What this task involves:
Please quote exactly the opening lines of the data, from the first line to the one where "Das Team der" appears.

━━━━

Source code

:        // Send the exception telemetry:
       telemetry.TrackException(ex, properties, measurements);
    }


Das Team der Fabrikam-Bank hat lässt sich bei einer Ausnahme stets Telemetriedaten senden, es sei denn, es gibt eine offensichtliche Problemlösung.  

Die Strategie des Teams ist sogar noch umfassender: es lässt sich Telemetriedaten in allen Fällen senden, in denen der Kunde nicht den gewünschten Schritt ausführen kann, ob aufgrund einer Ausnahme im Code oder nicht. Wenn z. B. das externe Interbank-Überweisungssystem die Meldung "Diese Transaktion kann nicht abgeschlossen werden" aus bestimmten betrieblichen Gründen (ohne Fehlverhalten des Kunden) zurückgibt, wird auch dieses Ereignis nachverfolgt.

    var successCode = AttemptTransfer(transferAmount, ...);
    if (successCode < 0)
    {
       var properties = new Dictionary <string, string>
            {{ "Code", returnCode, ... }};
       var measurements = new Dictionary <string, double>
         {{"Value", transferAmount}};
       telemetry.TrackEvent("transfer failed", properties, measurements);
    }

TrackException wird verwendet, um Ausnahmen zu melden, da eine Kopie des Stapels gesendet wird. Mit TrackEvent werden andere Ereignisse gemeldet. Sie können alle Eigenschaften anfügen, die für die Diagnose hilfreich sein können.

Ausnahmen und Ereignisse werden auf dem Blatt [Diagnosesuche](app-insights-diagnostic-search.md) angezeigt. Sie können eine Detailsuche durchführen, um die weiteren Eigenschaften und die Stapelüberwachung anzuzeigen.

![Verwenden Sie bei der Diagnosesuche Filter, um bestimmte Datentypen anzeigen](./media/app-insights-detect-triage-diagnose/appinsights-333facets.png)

━━━━

Task answer:
Source code

:        // Send the exception telemetry:
       telemetry.TrackException(ex, properties, measurements);
    }


Das Team der Fabrikam-Bank hat lässt sich bei einer Ausnahme stets Telemetriedaten senden, es sei denn, es gibt eine offensichtliche Problemlösung.  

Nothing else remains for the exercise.